» **EXERCISE OBJECTIVE**: Looking through the data below, work out how many lines have the word "likely". Reply with that number only.

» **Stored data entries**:
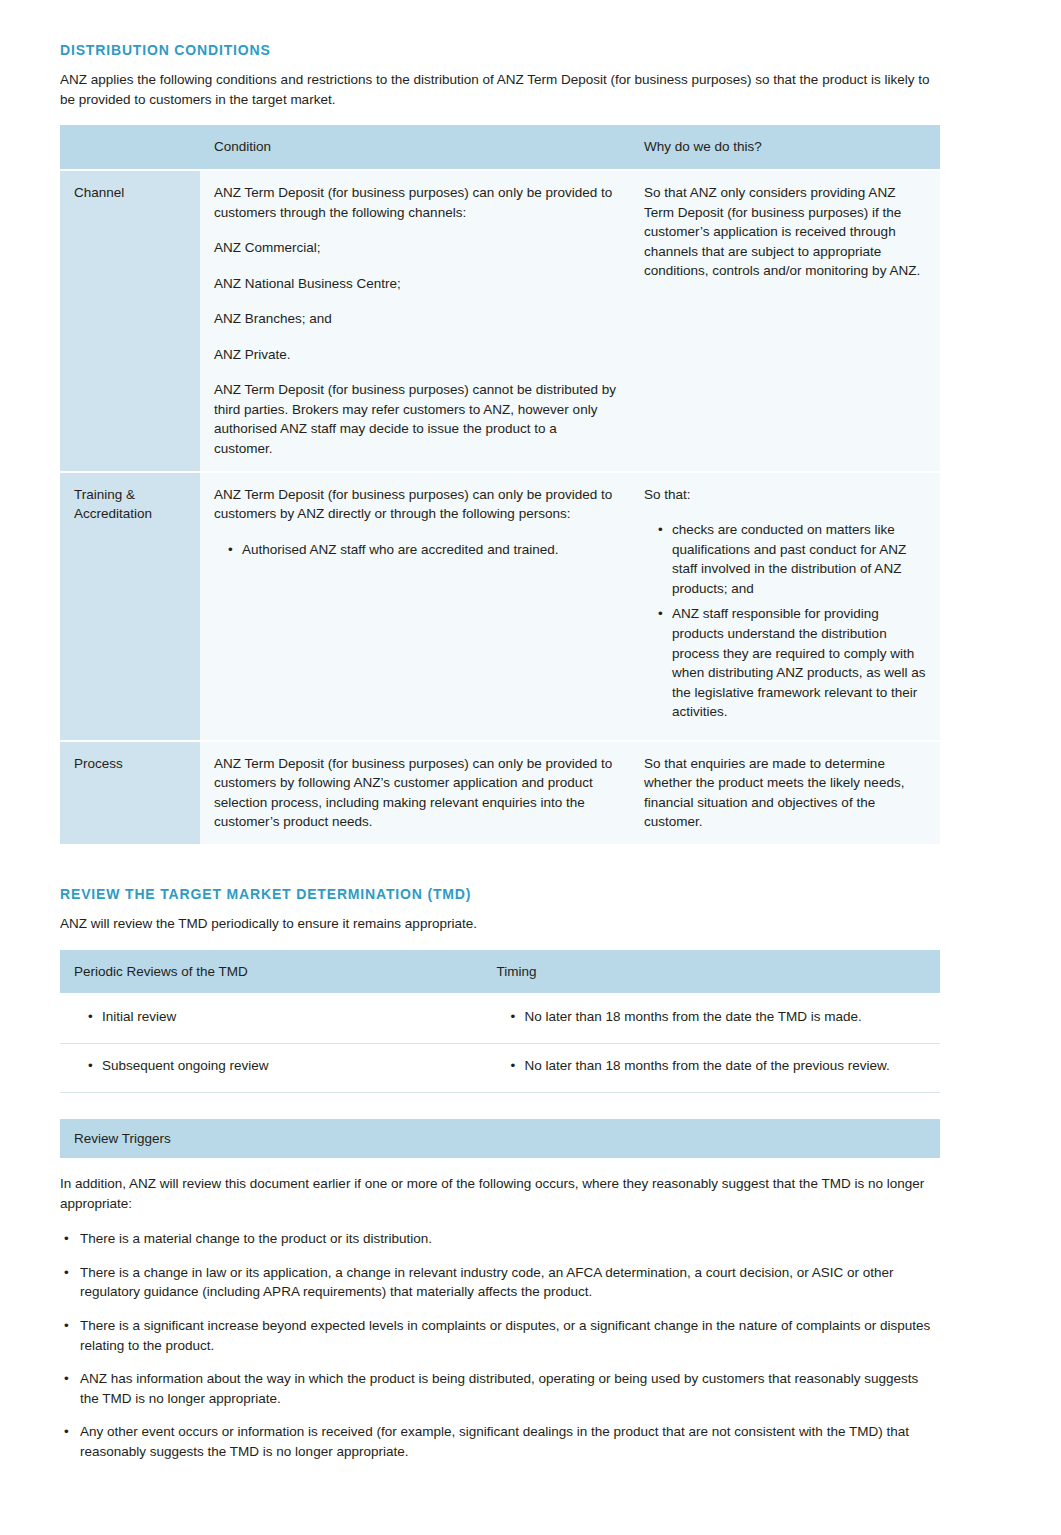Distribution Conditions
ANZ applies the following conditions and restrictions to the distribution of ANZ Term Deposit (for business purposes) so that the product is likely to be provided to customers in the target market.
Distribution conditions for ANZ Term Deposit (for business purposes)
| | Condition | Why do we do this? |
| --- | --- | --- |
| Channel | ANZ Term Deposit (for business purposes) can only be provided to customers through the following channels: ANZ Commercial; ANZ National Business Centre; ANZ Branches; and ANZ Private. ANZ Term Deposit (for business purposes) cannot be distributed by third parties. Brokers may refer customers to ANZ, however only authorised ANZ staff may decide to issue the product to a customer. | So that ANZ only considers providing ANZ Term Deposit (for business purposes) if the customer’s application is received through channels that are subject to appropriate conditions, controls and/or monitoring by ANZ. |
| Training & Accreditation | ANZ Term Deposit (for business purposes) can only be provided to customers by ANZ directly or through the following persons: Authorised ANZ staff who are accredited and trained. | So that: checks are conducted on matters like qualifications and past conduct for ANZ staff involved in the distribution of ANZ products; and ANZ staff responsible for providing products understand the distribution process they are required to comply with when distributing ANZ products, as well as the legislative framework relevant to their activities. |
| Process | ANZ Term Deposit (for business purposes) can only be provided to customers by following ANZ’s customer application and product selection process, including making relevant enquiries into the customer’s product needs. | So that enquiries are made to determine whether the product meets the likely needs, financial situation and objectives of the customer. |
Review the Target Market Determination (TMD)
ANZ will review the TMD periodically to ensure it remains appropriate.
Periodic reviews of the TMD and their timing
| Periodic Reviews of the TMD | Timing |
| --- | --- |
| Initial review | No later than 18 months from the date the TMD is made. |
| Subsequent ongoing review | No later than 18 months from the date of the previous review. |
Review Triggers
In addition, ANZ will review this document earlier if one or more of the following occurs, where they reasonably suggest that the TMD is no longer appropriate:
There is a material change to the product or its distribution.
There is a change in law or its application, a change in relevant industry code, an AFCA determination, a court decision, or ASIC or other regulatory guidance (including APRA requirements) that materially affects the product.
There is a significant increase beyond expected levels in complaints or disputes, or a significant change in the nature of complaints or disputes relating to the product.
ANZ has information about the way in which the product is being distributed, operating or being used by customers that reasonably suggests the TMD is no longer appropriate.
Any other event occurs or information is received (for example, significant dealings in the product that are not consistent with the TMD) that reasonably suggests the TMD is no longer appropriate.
* * *
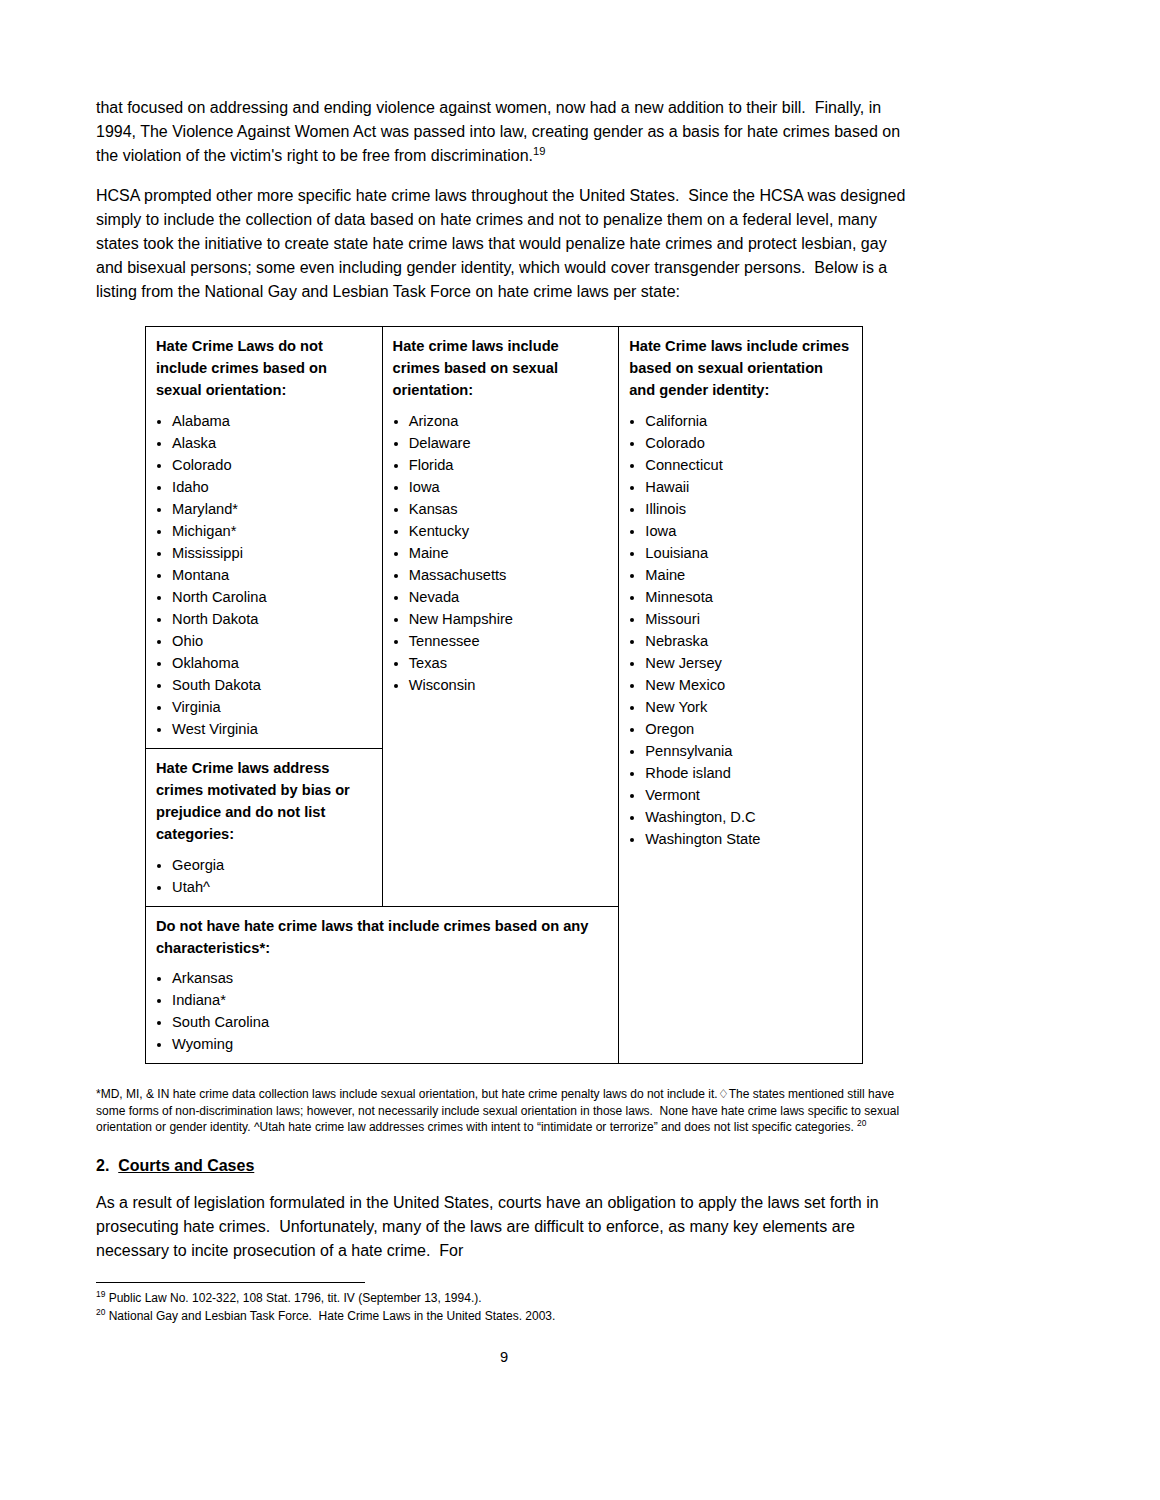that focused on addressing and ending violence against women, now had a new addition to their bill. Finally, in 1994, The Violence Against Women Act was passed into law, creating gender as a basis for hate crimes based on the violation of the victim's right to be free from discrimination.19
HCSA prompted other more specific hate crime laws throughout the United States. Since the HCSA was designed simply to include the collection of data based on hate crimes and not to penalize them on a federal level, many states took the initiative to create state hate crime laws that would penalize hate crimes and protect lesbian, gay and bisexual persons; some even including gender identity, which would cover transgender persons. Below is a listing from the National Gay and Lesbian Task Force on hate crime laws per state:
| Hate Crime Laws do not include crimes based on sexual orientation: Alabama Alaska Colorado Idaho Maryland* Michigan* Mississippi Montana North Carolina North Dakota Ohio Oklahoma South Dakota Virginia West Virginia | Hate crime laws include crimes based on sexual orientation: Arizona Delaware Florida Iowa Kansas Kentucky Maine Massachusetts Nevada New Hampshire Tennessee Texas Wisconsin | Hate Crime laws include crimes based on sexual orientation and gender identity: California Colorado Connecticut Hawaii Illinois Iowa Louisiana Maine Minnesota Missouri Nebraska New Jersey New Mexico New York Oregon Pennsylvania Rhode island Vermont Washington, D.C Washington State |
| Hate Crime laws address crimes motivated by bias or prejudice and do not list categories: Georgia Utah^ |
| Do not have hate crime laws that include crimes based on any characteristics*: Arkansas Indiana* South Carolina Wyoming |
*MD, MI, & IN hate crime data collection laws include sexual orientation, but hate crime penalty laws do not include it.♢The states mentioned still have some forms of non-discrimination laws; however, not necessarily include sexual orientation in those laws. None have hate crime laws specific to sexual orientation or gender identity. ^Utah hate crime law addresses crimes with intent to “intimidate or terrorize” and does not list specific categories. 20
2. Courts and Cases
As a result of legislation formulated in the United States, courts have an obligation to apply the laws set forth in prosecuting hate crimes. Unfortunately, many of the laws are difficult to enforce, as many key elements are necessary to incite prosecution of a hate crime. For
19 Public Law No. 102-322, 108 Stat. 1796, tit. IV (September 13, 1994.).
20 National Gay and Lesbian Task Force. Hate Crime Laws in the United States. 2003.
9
--
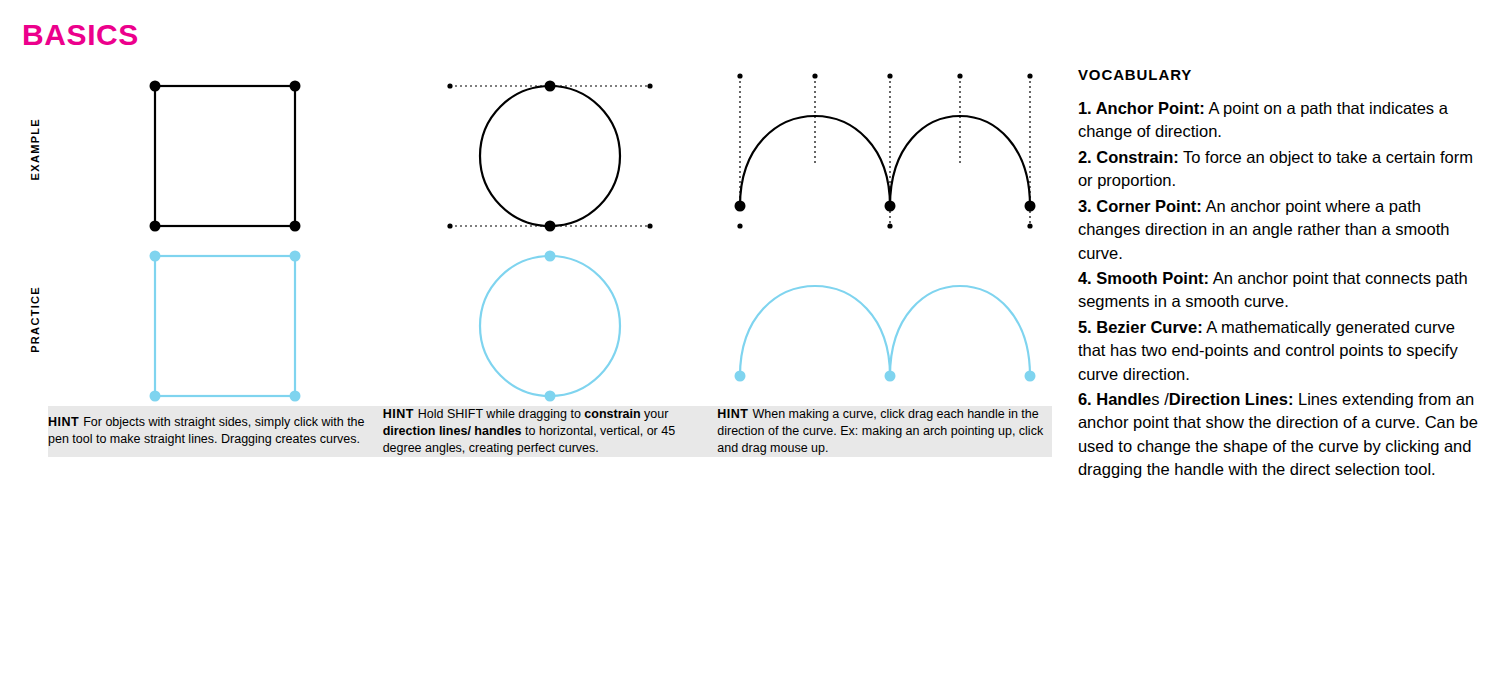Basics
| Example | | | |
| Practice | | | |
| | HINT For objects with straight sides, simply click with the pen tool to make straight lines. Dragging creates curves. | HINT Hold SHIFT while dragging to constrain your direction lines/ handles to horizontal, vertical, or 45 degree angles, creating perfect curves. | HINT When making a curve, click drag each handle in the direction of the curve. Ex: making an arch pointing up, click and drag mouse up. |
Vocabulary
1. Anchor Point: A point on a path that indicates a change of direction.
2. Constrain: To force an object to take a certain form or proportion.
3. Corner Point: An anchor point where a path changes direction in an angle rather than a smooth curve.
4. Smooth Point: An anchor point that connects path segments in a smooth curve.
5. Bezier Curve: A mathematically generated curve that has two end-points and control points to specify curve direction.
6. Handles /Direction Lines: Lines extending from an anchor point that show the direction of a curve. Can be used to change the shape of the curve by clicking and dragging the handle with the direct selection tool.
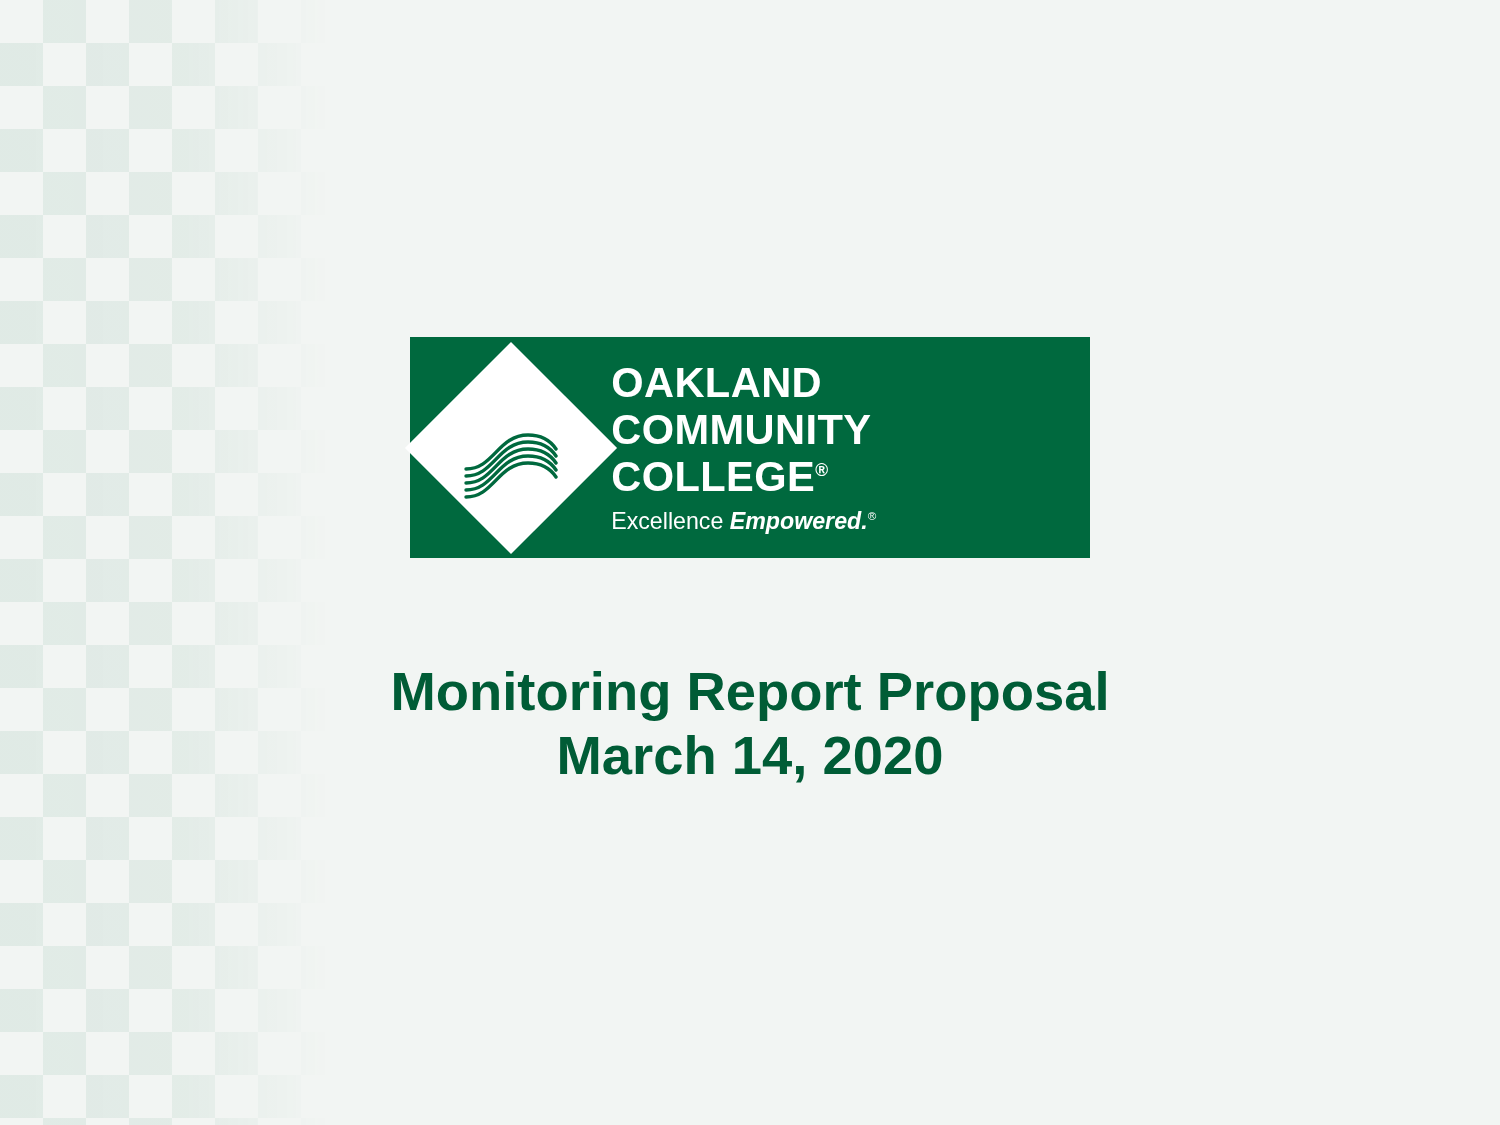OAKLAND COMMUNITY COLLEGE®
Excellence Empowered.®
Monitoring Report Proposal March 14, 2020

» **RESULT FOR THIS EXERCISE**: 2